(Ekevara Kitpowsong/Special to S.F. Examiner)

Man convicted for committing lewd acts on BART trains

A 53-year-old man was convicted Wednesday of multiple felony counts for masturbating and exposing himself on BART trains on at least three separate occasions, San Mateo County prosecutors said.

A San Mateo County Superior Court jury deliberated for 90 minutes before finding Jerome Dion Dawkins guilty of felony stalking, false imprisonment, making threats, lewd acts on children and indecent exposure for the incidents in April and May of 2015, prosecutors said.

Dawkins, a transient and registered sex offender, faces the possibility of life in prison when he is sentenced on Dec. 8.

He was accused during the 10-day trial of blocking a 24-year-old woman in a seat on a BART train in Daly City on April 22, 2015, then staring at her while masturbating, according to the district attorney’s office.

On May 5, 2015, a female victim was on a train at the San Francisco International Airport BART station when Dawkins called for her to look at him as he masturbated, prosecutors said.

The victim started to cry and Dawkins moved to sit next to her. She then got up and moved to another seat in the train car but Dawkins followed her, touched her leg and told her to stop crying and that he was going to make her pregnant, prosecutors said.

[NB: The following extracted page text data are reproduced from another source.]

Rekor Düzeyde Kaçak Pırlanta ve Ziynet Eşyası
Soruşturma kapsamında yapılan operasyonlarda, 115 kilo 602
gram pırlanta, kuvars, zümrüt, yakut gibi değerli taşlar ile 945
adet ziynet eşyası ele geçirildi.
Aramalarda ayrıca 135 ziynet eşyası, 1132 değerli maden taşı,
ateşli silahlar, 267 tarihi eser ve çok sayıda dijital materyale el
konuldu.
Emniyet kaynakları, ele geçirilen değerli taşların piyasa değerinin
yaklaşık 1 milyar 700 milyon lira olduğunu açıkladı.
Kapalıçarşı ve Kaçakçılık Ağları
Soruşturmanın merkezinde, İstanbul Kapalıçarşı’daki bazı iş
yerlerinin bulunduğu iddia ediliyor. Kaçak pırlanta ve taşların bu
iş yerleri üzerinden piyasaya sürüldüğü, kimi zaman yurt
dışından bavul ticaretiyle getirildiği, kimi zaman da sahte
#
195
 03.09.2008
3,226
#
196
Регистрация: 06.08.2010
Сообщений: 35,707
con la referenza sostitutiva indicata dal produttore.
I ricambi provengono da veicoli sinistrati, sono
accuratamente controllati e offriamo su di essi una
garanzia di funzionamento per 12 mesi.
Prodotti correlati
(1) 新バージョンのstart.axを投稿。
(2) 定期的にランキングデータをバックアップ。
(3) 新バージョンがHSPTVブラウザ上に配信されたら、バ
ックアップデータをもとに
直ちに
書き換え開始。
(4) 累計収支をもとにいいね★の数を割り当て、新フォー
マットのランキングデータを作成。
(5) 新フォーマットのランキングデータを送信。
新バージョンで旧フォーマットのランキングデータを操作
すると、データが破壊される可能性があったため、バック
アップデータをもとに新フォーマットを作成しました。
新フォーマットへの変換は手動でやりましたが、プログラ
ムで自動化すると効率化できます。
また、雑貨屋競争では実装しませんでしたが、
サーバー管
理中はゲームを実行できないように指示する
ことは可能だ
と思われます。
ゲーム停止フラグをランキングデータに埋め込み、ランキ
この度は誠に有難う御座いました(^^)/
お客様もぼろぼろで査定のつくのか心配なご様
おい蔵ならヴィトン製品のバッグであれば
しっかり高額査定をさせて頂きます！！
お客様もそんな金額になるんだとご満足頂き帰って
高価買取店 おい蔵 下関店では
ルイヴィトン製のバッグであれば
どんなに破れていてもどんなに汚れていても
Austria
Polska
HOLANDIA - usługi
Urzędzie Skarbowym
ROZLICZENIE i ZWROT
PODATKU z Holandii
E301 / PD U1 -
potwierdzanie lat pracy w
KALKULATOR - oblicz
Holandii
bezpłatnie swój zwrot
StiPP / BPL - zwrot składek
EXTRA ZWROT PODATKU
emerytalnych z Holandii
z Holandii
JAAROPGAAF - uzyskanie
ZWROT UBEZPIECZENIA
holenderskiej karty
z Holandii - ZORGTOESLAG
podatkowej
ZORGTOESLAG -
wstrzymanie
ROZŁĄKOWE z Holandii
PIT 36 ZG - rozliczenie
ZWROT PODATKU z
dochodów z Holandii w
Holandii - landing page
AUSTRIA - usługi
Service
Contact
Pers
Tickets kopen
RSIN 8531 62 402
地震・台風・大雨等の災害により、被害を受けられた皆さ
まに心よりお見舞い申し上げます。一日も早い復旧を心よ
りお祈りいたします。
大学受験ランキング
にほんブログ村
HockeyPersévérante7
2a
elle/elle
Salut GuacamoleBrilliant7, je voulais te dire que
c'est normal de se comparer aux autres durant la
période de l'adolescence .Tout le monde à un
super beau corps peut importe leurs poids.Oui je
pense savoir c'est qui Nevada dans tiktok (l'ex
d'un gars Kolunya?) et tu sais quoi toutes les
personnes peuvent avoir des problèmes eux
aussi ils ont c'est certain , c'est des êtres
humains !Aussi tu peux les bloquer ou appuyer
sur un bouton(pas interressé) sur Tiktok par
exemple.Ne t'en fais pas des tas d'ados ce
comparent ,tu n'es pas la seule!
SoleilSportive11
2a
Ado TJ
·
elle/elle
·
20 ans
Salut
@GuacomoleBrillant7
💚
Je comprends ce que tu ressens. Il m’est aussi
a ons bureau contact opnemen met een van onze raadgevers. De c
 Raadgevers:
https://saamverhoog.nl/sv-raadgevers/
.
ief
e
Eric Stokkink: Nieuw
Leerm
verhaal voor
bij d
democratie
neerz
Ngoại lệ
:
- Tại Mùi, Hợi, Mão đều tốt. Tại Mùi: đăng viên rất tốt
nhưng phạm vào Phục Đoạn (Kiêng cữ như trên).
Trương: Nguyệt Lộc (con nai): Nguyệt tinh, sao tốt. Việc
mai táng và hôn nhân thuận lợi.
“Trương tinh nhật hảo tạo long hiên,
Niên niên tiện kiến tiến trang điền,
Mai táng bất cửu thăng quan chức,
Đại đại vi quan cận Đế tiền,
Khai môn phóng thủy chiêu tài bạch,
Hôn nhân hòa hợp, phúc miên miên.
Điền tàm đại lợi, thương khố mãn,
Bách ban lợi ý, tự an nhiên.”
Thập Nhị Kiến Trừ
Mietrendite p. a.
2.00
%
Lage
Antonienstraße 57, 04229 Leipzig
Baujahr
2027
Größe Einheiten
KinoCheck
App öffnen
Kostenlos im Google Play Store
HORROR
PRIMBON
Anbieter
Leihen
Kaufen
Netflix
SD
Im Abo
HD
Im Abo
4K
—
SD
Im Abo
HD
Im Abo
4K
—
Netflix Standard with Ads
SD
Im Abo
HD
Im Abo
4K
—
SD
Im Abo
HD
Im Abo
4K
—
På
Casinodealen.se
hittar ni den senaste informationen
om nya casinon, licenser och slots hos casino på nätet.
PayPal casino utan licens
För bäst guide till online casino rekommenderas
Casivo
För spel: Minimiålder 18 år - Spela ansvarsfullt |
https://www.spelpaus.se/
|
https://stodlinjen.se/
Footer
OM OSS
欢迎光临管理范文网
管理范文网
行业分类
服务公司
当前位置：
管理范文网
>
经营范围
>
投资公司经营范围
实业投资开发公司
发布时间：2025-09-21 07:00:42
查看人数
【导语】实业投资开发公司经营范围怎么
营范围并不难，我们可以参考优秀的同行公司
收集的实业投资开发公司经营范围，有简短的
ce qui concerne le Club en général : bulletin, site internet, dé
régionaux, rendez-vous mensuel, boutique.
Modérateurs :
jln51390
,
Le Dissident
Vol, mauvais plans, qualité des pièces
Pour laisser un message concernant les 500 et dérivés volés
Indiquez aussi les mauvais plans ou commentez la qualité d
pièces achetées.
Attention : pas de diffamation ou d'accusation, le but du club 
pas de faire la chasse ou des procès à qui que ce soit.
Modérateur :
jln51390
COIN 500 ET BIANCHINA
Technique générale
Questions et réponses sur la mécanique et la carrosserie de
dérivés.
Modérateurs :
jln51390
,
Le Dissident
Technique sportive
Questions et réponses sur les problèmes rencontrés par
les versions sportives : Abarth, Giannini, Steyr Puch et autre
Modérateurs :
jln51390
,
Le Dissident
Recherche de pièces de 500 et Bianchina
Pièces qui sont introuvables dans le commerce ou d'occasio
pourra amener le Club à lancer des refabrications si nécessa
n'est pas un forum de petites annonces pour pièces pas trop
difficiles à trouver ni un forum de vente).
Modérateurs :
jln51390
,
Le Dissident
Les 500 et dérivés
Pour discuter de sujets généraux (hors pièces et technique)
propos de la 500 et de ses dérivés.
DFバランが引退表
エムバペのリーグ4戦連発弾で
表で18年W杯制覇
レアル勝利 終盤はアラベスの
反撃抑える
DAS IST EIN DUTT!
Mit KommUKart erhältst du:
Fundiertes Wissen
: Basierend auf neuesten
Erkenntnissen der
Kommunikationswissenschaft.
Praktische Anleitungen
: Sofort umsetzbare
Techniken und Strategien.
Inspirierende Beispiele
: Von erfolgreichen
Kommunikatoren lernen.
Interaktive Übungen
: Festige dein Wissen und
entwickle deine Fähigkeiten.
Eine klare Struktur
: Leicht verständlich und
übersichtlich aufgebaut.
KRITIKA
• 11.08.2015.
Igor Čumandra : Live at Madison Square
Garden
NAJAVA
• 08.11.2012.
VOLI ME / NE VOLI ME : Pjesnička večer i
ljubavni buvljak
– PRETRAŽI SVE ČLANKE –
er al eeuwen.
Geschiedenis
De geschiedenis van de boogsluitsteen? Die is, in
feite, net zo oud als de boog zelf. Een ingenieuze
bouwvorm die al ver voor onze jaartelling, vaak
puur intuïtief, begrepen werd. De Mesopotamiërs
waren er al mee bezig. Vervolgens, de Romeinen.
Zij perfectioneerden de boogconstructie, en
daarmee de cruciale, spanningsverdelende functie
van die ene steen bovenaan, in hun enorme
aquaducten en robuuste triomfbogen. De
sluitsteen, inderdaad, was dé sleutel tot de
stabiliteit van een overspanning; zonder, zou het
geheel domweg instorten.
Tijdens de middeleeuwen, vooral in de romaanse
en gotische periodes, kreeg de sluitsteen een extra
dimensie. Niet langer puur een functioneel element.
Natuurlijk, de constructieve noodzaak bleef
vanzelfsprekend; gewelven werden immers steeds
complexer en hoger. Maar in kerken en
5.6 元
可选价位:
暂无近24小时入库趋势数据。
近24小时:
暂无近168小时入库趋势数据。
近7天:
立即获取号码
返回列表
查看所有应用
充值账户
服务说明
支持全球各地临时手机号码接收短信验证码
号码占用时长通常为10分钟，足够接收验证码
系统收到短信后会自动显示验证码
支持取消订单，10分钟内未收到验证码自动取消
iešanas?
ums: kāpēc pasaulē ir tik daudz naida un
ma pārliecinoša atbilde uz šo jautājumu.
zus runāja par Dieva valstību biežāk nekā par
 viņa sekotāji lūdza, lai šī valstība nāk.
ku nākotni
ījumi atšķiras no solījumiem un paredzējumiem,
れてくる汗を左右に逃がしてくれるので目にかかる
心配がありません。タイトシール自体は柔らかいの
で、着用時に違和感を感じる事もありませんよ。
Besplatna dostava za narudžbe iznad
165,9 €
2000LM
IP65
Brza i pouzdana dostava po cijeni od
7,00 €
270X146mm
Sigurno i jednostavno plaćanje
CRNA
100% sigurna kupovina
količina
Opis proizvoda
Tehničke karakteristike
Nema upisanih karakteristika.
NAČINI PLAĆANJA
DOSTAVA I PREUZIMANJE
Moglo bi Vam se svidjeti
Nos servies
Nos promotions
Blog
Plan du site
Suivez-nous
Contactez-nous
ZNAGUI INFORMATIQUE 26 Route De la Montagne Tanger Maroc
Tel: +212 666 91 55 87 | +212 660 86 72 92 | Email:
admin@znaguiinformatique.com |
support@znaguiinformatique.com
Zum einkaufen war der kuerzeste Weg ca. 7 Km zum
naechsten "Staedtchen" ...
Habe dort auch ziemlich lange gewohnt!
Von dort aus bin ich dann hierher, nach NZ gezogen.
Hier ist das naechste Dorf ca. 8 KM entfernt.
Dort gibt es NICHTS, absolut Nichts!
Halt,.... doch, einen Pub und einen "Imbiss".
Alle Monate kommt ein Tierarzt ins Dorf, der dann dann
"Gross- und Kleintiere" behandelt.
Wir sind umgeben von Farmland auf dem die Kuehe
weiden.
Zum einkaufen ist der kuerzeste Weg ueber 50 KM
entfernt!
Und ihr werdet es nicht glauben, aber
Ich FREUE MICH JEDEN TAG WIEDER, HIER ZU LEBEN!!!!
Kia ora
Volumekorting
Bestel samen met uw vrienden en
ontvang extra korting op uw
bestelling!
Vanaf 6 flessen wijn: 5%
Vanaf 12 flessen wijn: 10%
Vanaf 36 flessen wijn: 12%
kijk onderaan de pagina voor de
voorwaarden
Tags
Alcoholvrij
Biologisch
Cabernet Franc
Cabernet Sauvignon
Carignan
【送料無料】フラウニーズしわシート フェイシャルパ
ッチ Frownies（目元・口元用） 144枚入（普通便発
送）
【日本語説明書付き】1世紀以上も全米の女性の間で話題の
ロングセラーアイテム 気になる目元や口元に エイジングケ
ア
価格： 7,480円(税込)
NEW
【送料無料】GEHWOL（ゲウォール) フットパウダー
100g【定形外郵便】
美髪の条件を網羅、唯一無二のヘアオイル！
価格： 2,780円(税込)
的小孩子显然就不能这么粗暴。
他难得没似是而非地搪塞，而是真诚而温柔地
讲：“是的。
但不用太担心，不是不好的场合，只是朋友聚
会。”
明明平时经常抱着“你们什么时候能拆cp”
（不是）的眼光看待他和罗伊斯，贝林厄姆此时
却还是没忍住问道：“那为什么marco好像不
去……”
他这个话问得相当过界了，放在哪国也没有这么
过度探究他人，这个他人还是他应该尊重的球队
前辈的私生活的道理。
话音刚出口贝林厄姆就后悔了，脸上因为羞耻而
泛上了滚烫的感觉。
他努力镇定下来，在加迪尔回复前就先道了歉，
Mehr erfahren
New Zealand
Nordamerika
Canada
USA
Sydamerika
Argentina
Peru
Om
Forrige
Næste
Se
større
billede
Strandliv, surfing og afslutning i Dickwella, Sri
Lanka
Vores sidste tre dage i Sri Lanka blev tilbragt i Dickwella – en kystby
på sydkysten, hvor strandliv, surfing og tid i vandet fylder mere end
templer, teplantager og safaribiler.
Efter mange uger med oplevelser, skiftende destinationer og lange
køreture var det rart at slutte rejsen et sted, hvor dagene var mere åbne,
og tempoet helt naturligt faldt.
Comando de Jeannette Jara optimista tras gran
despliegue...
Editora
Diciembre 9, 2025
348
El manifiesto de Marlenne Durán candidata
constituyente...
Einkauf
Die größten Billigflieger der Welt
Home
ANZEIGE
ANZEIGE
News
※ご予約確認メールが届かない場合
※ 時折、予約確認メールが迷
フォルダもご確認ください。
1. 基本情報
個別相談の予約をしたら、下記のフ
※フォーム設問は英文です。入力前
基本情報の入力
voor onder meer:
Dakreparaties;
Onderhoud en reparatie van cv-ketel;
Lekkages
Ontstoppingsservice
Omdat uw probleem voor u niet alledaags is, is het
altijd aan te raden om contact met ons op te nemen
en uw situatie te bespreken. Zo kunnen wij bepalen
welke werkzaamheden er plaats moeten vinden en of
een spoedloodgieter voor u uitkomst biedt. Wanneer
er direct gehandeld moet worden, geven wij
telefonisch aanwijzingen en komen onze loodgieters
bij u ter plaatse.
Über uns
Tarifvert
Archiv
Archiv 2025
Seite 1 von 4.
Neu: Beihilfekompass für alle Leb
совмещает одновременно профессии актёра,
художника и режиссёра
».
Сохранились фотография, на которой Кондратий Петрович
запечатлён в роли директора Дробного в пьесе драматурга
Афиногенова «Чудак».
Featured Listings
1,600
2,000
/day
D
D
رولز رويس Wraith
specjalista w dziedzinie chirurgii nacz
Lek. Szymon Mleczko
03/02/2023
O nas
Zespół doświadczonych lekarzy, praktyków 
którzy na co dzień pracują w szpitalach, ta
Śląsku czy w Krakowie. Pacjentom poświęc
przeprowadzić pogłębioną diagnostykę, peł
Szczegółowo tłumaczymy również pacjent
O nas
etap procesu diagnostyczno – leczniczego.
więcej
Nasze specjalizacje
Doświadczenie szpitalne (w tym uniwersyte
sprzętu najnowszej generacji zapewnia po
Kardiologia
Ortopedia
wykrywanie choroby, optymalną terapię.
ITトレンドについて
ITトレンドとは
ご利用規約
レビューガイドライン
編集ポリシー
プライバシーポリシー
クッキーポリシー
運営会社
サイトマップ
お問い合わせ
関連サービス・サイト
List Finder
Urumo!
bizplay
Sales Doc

The victim got off the train and reported the incident to police.

A day later, Dawkins was on another BART train and exposed himself to a 24-year-old woman. Police soon arrived and arrested him after the victim identified him, prosecutors said.

Prior to the verdict, defense attorney John May filed a motion for a mistrial after learning that a court staff worker had mistakenly included a document listing Dawkins’ prior convictions with other court exhibits provided to the jurors, who had not been told of the defendant’s prior record during the trial.

However, Judge Barbara Mallach denied the motion after speaking with the jury. Ten of the 12 jurors said they did not review the document, while the two who said they saw it said they didn’t understand it and didn’t consider it during deliberations, prosecutors said.

May said Thursday that he plans to file a motion for a new trial, calling the accidental disclosure of the document to jurors “troubling,” particularly in a case with a possible sentence of life in prison.